冬去春来,岁序更迭。
熬过漫漫寒冬,京城春回大地,国子监草木抽芽、繁花初绽,满目生机盎然。
学堂少年褪去冬日沉郁,愈发鲜活明朗,课业稳步精进,同窗和睦融融。
表面岁月安然、书香静好,内里朝堂暗流,已然悄然伏笔。
众人皆沉醉于学堂烟火、少年心事、同窗嬉闹,唯有身处顶层的二人,早早窥见浮华之下的风雨暗流。

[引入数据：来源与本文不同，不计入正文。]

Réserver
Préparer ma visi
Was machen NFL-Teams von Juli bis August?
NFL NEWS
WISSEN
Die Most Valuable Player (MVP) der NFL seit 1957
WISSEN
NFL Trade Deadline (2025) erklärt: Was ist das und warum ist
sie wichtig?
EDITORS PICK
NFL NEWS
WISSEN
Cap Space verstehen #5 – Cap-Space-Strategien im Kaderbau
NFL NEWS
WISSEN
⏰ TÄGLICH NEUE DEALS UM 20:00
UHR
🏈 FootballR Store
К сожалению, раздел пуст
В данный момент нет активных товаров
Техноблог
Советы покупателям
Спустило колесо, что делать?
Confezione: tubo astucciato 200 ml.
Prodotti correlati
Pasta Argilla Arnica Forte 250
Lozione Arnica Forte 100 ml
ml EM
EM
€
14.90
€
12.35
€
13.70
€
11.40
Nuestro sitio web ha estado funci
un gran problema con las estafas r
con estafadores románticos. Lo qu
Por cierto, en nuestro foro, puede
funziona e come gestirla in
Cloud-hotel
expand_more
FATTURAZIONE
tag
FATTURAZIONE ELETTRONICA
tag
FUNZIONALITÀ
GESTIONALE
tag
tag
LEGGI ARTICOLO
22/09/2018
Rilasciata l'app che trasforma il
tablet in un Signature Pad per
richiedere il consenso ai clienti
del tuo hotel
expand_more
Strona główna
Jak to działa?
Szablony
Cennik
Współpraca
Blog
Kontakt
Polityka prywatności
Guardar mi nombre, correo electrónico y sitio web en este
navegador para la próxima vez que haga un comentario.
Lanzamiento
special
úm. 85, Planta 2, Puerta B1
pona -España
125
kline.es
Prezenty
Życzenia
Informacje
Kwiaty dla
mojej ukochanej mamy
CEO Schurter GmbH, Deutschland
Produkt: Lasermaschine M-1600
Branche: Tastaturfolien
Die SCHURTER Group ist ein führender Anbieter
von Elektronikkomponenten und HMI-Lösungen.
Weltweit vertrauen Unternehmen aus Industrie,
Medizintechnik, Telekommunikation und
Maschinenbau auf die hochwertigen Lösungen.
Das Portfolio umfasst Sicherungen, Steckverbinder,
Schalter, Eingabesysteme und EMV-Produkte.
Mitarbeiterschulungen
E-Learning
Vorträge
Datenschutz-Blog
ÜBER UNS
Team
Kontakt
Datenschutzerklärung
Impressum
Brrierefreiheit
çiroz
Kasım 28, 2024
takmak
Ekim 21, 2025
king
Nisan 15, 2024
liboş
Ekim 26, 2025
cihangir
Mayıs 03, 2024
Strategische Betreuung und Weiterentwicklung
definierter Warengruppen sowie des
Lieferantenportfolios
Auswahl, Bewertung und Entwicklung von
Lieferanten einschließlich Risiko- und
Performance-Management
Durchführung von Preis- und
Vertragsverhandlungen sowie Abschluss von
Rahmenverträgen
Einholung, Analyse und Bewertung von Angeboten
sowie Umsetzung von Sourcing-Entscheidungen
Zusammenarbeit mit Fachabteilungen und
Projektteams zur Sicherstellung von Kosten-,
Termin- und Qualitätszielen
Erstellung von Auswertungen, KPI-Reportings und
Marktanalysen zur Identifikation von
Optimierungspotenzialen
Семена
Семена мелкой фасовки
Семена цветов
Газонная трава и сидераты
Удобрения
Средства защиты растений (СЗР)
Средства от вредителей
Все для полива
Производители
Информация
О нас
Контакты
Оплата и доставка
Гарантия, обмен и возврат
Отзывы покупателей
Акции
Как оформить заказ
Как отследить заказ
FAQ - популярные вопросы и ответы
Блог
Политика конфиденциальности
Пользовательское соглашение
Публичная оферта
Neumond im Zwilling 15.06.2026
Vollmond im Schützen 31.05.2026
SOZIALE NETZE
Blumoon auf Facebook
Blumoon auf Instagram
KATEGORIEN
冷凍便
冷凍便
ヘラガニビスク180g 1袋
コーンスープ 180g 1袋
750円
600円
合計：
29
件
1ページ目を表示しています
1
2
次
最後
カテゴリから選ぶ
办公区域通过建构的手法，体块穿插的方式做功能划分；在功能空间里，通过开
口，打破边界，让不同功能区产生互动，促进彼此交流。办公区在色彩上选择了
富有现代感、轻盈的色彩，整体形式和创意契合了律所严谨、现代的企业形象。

苏清砚身为太傅独女,自幼浸润朝堂时政、深谙党派纷争、看透权术人心。
她居于天班之巅,治学不止于经义诗文,更潜心时政利弊、民生疾苦、朝堂格局,眼界早已跳出学堂方寸,望向朝野山河。
她知晓父辈朝堂对立、两府隔阂深重,丞相权倾朝野、野心暗藏,朝堂派系纷争从未停歇,如今的安稳静好,不过是风雨来临前的短暂平和。
卓文远更是自幼生于权谋漩涡、长于党派纷争。
他看透父亲权欲滔天、野心勃勃,深知朝堂风雨将至、纷争难免。看似温润公子的皮囊之下,藏着看透世事的深沉城府、预知风浪的通透远见。
二人皆心知肚明,国子监的岁月安然、少年纯粹,终究短暂。
待学业落幕、年岁长成,所有人终将踏入朝堂洪流,卷入权谋纷争、家族博弈、家国风浪之中。
唯独当下,尚能珍惜片刻纯粹朝夕、温柔相伴。
春日午后,课业结束,学子尽数散去嬉闹,庭院清净安然。
卓文远寻至天班庭院,寻到独自凭栏望春的苏清砚。
春风拂袖、草木清香,少年青衫肆意、眉目清傲,凭栏远眺山河春色,身姿孤挺、风骨绝尘。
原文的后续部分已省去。